Free Essay

Dave’s Crash Course in Statistics Using Spss

In: Other Topics

Submitted By ahbean90
Words 2971
Pages 12
Dave’s Crash Course in Statistics using SPSS

1.0 Classifying the different types of data

There are four types of variables: nominal, ordinal, interval and ratio. Distinguishing between these types of variables is important, as several statistical tools may only be used for certain types of data.

Nominal variables: where values are assigned to categories in no particular order. This assignment of values is arbitrary and holds no particular meaning or order to them.
For example, “sex” where 1=male 2=female “marital status” where 1=never married 2= married 3=defacto “yes/no type questions” where 1=yes 2=no.

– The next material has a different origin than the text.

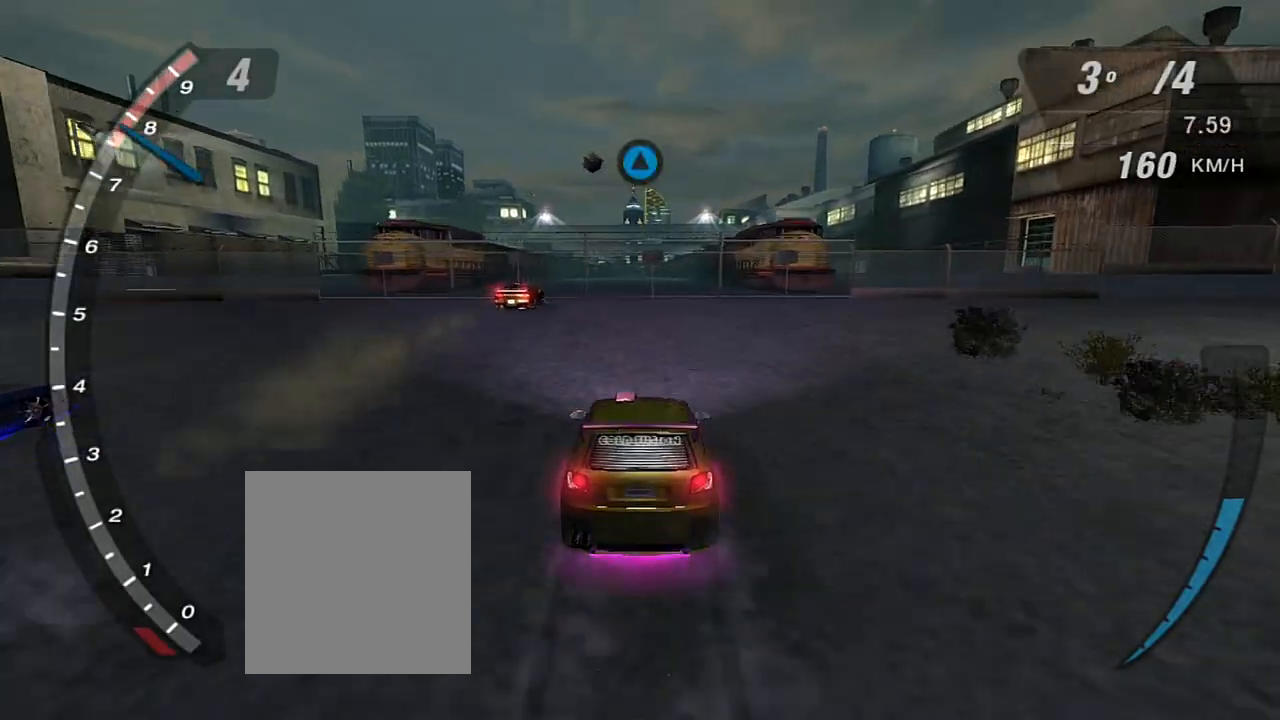
{"buttons": ["X", "R2"], "left_stick": "center", "right_stick": "center", "events": [[267, "left_stick", "left"], [334, "left_stick", "center"], [401, "X", "down"]]}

Ordinal variables: where values are assigned to categories that are related to each other in some logical order – such as ascending or descending order.
For example, “age group” 1=under 21yrs 2=21-35yrs 3=35-49yrs 4=50 yrs and over “education” where 1=high school completed 2=tertiary studies completed 3=post-graduate studies completed.
The higher the value assigned, the higher the category (ie. higher age group or education level).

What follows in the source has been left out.